-- START OF Given records --

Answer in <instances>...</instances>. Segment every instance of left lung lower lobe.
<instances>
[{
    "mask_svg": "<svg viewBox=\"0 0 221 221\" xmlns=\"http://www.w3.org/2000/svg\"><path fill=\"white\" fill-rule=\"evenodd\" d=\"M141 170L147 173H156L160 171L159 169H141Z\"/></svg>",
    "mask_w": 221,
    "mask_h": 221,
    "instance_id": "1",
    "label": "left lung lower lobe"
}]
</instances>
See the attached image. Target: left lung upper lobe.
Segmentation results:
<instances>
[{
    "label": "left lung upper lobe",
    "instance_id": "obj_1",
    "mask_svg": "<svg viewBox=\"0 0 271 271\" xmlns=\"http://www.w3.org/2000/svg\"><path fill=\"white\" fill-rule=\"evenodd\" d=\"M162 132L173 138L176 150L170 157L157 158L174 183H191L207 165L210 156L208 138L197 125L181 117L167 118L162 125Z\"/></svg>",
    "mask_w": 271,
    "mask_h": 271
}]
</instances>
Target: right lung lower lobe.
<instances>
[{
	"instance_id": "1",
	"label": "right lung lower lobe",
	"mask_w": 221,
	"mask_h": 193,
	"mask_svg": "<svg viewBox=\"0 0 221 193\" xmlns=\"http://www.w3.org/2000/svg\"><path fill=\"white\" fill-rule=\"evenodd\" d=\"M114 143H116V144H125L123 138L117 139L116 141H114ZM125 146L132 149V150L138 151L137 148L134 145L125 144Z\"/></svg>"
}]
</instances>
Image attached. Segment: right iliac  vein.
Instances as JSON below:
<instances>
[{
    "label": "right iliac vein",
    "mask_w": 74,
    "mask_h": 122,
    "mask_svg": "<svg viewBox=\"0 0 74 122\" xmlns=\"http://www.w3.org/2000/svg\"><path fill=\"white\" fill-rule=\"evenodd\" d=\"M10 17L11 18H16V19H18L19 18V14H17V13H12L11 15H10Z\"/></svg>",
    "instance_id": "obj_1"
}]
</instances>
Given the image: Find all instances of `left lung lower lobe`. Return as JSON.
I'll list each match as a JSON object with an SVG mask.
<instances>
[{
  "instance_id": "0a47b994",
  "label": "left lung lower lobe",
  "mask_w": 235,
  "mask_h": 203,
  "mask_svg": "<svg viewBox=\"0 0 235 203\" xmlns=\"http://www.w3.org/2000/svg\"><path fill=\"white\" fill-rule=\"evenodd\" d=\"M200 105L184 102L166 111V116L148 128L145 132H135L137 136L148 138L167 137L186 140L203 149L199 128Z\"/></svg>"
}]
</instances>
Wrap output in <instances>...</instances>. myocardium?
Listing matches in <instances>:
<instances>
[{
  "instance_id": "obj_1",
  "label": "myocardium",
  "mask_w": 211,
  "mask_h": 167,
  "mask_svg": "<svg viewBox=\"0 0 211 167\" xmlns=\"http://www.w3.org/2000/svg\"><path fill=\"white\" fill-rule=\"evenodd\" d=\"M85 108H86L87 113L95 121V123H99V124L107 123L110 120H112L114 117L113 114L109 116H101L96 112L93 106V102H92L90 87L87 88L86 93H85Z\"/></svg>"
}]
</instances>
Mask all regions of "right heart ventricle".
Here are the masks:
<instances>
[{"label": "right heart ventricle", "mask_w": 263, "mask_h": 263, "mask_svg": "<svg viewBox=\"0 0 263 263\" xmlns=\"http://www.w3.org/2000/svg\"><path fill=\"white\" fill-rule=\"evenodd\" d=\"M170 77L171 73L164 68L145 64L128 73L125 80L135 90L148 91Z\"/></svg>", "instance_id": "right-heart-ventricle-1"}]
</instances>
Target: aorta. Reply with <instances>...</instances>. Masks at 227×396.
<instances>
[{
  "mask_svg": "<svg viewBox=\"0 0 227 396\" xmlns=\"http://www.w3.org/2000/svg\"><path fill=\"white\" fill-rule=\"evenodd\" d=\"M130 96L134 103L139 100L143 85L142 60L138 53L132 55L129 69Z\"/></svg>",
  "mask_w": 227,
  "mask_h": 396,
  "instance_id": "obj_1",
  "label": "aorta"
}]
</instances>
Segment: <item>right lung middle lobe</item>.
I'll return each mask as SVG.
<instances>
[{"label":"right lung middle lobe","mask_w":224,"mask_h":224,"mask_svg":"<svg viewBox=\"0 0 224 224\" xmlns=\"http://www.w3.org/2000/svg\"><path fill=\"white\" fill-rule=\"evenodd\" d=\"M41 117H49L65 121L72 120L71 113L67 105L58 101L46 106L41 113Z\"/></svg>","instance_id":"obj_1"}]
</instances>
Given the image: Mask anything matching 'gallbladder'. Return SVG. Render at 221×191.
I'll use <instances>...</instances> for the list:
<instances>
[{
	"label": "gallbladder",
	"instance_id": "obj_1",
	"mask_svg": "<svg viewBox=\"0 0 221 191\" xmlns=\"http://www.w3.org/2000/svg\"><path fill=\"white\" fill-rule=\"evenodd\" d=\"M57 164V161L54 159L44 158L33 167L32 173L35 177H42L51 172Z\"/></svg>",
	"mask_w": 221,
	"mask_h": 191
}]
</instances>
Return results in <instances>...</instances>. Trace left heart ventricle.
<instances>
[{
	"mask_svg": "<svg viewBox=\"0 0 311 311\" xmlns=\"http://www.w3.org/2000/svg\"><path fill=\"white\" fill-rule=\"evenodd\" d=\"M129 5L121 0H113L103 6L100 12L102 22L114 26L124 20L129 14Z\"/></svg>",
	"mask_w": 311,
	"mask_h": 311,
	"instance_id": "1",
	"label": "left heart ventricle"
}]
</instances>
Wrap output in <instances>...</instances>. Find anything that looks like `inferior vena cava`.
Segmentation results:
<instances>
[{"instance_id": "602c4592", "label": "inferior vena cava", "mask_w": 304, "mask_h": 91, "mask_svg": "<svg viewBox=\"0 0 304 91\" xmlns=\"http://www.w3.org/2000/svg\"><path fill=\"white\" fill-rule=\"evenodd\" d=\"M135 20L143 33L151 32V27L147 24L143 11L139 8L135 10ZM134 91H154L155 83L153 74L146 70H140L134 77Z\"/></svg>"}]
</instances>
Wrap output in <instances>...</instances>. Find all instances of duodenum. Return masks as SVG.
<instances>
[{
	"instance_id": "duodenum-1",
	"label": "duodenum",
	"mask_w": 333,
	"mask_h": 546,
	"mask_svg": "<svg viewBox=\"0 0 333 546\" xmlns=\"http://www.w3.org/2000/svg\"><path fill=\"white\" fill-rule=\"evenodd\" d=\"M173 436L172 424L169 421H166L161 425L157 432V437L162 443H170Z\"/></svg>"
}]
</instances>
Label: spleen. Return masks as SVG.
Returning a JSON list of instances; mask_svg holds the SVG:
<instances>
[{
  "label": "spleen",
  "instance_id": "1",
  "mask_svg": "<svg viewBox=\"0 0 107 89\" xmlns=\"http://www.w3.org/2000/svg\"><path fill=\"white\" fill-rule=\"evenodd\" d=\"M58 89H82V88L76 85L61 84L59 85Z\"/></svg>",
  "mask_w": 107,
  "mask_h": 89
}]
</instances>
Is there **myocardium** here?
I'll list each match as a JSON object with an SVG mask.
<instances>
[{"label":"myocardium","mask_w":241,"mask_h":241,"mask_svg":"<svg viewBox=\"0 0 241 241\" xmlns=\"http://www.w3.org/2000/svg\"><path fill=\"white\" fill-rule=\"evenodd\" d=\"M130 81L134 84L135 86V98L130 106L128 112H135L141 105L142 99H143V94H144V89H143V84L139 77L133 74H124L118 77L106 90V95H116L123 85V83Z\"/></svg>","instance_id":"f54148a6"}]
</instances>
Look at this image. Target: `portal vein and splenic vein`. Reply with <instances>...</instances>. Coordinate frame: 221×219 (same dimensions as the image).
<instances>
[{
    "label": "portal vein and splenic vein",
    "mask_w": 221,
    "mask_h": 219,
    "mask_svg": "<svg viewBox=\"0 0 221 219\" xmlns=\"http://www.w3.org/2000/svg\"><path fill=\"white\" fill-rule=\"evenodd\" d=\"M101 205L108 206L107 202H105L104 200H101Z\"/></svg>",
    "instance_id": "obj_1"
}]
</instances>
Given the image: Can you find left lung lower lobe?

-- END OF Given records --

▸ Exercise task
Identify every line of the material above that contains the string "lung", and copy each one in full. Treat case as significant.

▸ Solution to this exercise
Answer in <instances>...</instances>. Segment every instance of left lung lower lobe.
    "label": "left lung lower lobe"
See the attached image. Target: left lung upper lobe.
    "label": "left lung upper lobe",
Target: right lung lower lobe.
	"label": "right lung lower lobe",
Given the image: Find all instances of `left lung lower lobe`. Return as JSON.
  "label": "left lung lower lobe",
Segment: <item>right lung middle lobe</item>.
[{"label":"right lung middle lobe","mask_w":224,"mask_h":224,"mask_svg":"<svg viewBox=\"0 0 224 224\" xmlns=\"http://www.w3.org/2000/svg\"><path fill=\"white\" fill-rule=\"evenodd\" d=\"M41 117H49L65 121L72 120L71 113L67 105L58 101L46 106L41 113Z\"/></svg>","instance_id":"obj_1"}]
Given the image: Can you find left lung lower lobe?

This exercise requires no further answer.